With the recent popularization of Sudoku, interest in related mathematical games such as magic squares and Latin squares has also been revived. Sudoku puzzles are a special case of Latin squares; in fact any solution to a Sudoku puzzle is a Latin square. A Latin square is a square grid filled with symbols in such a way that each symbol occurs once and only once in each row or column. For example, a 3x3 Latin square would have nine cells in which three distinct symbols would be arranged in a way such that no symbol is repeated horizontally or vertically (see Figure 1).

 

A

B

C

B

C

A

C

A

B


Figure 1: 3x3 Latin square

 

            Latin squares were known by early Arabic numerologists.

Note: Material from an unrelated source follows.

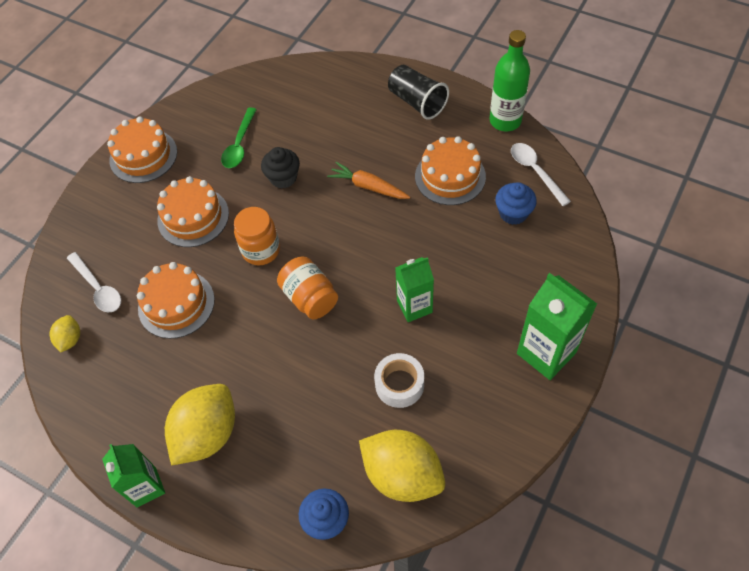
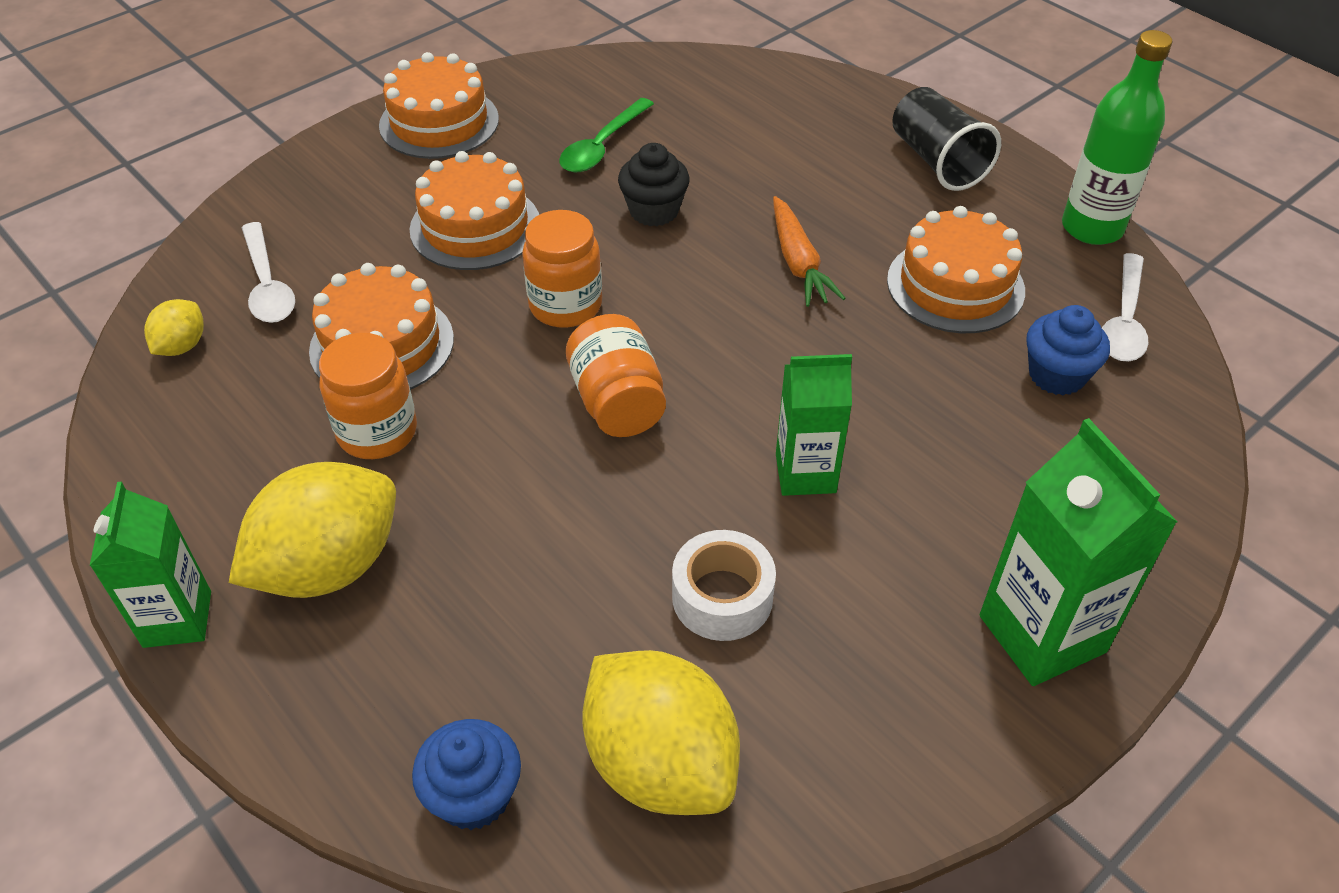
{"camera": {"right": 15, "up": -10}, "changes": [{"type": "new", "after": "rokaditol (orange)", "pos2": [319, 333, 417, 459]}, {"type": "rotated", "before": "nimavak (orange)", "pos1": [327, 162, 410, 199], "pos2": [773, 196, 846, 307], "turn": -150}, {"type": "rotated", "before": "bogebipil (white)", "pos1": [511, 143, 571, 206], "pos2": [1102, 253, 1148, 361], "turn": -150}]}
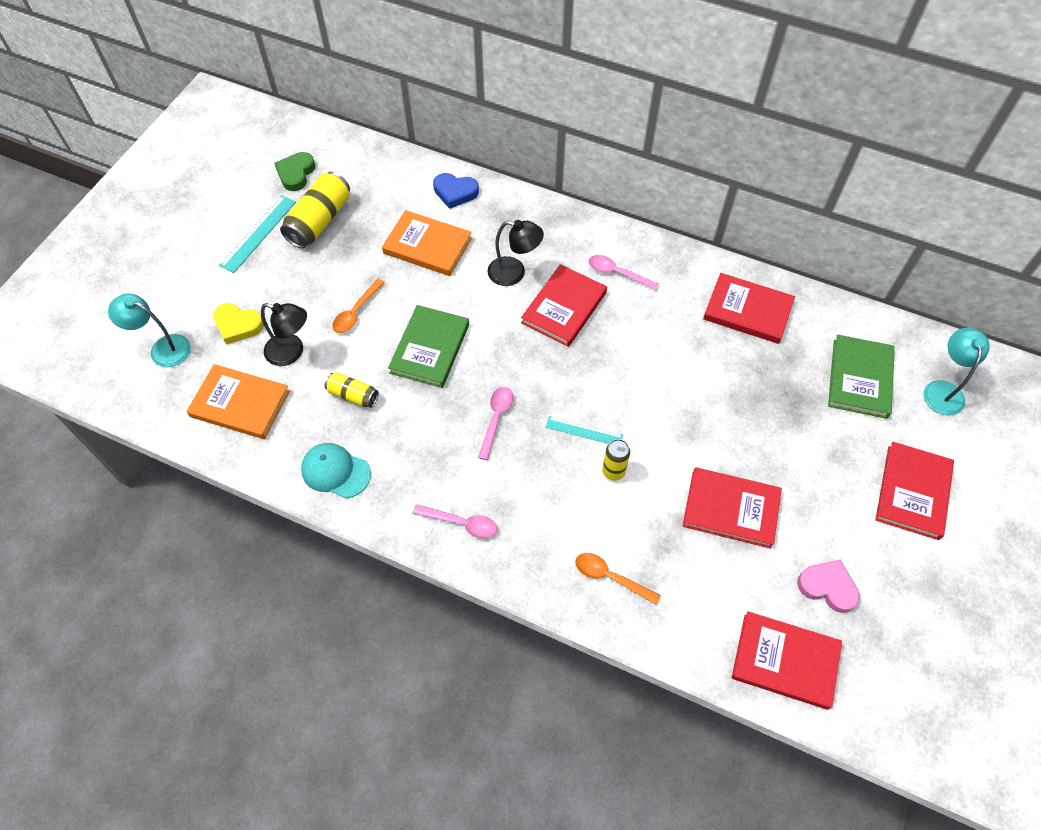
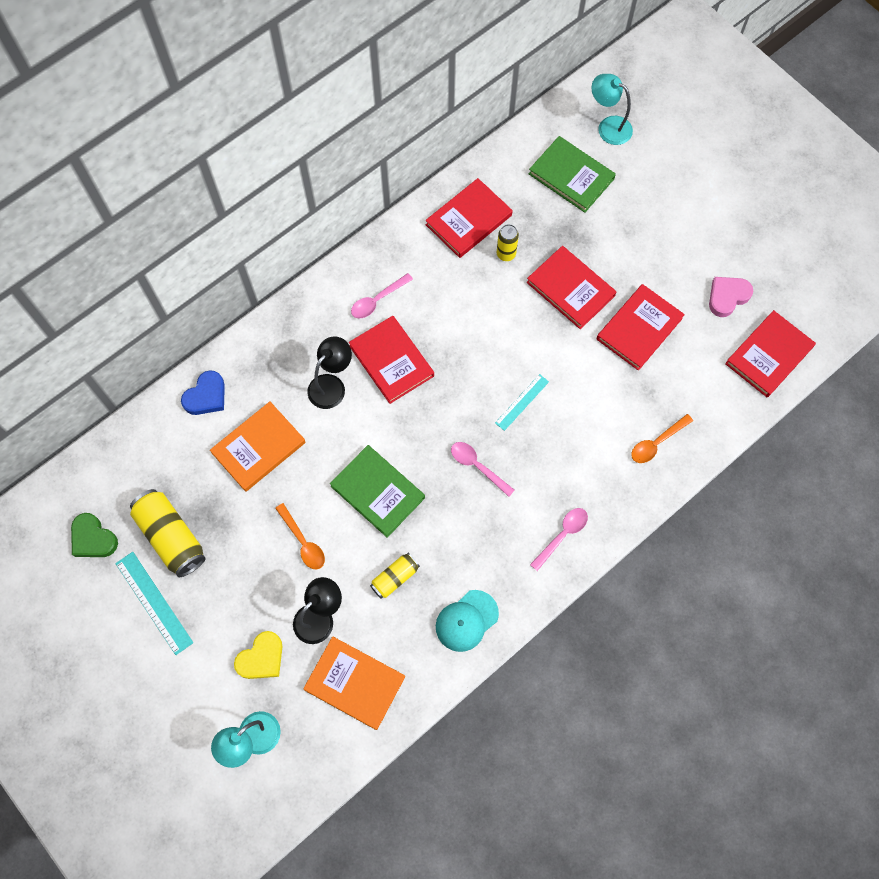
{"camera": {"right": -65, "up": 10}, "changes": [{"type": "shifted", "before": "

These mystical squares, known as wafq majazi, were found on 13th century Islamic amulets [1] and sketched in the margins of a 16th century Arabic medical text [2]. The famous Swiss mathematician Leonhard Euler wrote about Latin squares in his paper Recherches sur une nouvelle espece de Quarres Magiques in 1782. More recently, Arthur Cayley (1821-1892), Ronald A. Fisher (1890-1962), and others have applied Latin squares in the fields of agronomy, computer science, number theory, graph theory, coding theory, and the design and statistical analysis of scientific experiments [3] [4] [5].